**Task to carry out:**
Extract each line of the listing below that contains the string "parabola". Treat the match as case-sensitive.

(Data records)
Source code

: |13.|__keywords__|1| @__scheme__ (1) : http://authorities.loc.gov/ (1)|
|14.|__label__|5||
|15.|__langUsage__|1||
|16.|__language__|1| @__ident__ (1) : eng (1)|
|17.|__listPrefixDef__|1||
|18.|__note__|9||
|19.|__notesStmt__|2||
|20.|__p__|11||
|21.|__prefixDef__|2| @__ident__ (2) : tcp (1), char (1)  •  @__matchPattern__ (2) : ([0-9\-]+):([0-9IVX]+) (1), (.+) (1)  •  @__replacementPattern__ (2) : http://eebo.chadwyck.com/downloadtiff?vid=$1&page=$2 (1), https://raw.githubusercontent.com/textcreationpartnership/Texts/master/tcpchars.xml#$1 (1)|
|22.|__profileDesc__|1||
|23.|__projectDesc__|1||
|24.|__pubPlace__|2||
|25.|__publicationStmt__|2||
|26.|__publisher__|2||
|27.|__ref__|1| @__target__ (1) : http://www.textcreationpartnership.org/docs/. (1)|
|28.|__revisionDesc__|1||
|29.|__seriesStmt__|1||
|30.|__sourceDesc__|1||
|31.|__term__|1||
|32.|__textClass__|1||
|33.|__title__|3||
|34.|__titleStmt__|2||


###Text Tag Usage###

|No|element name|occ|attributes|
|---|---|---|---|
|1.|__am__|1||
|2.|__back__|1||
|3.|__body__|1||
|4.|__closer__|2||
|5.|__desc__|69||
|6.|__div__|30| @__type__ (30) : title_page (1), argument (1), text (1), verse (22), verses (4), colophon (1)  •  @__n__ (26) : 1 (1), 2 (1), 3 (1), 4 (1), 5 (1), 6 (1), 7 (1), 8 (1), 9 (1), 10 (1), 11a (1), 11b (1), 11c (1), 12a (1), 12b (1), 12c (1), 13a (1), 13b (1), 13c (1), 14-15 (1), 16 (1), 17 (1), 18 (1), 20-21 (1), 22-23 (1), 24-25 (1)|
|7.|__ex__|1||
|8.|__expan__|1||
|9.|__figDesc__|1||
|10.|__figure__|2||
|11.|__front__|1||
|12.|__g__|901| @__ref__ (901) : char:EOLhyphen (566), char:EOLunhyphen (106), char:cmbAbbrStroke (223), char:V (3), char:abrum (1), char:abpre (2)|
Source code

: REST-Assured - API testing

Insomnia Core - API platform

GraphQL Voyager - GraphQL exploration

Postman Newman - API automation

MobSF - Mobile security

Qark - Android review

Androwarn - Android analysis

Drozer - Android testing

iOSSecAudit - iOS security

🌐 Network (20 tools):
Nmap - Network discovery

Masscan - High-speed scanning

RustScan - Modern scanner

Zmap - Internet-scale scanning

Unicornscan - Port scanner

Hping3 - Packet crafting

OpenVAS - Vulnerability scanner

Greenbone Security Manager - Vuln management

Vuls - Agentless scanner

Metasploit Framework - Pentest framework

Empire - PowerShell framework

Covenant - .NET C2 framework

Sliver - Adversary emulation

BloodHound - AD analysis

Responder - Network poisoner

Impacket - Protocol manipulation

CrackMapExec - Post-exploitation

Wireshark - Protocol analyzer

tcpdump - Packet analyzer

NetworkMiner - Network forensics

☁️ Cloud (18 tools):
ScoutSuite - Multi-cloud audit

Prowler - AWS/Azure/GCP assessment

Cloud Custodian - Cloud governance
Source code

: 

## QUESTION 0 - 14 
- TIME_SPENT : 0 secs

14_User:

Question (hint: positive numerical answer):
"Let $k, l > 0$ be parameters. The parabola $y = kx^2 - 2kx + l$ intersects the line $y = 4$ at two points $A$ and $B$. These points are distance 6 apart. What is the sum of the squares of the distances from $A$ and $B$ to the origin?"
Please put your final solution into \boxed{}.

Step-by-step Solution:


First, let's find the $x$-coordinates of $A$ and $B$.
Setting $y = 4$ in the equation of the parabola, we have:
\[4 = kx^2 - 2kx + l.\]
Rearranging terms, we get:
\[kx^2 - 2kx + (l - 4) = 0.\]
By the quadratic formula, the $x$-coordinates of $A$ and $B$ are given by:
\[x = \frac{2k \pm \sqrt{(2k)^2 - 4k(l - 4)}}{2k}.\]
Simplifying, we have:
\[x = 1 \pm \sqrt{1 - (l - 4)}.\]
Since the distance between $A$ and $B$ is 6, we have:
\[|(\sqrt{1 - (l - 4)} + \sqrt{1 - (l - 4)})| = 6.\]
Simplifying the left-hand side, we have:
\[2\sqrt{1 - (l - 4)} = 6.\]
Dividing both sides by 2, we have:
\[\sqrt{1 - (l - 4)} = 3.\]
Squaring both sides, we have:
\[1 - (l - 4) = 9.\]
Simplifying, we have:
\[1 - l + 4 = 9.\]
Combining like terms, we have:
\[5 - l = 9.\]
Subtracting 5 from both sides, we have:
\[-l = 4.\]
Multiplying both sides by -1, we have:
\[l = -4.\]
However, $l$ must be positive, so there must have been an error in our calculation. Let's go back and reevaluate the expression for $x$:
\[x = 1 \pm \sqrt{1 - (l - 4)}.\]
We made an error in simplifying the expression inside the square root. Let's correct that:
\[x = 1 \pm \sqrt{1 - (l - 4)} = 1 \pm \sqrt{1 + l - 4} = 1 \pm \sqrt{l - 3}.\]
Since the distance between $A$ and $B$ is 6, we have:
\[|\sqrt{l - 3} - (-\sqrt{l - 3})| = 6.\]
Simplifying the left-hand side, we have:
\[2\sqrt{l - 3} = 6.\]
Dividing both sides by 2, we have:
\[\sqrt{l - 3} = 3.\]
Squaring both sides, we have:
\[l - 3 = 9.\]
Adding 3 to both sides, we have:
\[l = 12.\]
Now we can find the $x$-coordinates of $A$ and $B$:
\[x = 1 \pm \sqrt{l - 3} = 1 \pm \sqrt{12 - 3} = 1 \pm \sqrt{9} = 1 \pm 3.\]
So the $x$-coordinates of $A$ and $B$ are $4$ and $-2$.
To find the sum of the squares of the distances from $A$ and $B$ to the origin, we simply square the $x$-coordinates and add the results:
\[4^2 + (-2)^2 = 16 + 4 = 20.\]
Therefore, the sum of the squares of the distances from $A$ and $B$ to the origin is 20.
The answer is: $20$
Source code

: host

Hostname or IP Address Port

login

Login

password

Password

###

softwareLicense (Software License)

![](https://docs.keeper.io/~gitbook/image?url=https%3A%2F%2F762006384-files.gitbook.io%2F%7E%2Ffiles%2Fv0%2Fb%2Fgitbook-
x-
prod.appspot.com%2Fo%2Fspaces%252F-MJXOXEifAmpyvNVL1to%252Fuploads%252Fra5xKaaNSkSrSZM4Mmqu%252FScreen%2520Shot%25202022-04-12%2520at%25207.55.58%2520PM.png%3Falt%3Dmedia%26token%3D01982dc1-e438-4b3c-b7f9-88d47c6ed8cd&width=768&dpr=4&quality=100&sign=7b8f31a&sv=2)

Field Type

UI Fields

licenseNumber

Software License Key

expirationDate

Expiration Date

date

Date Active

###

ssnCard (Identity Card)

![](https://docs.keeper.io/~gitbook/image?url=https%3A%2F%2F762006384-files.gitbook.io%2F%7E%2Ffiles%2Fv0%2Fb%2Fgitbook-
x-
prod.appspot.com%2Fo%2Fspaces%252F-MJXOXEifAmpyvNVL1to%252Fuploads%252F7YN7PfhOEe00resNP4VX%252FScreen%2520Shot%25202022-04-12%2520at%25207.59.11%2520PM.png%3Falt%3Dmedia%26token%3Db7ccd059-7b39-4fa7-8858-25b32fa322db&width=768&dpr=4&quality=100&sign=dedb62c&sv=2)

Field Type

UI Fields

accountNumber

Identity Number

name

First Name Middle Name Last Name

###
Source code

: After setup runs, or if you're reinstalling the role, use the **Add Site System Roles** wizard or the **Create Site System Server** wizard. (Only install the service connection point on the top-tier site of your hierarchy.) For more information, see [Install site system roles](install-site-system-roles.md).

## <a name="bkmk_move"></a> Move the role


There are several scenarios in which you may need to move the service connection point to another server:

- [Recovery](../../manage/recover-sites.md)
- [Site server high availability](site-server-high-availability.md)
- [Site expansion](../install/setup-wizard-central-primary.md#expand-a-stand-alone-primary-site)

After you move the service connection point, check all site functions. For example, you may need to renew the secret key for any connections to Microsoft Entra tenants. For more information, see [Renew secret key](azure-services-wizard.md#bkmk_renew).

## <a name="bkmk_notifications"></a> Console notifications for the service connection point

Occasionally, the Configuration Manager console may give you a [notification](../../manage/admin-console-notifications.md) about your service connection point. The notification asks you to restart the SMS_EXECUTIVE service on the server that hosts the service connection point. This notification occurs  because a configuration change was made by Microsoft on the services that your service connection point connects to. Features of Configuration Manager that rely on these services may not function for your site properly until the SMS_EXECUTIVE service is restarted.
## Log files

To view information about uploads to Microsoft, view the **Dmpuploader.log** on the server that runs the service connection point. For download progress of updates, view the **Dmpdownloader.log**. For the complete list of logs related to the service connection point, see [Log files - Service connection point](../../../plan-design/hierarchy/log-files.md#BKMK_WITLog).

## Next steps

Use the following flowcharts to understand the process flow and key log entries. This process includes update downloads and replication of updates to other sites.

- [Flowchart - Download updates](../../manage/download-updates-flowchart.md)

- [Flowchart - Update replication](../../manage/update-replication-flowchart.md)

**Finished exercise:**
"Let $k, l > 0$ be parameters. The parabola $y = kx^2 - 2kx + l$ intersects the line $y = 4$ at two points $A$ and $B$. These points are distance 6 apart. What is the sum of the squares of the distances from $A$ and $B$ to the origin?"
Setting $y = 4$ in the equation of the parabola, we have:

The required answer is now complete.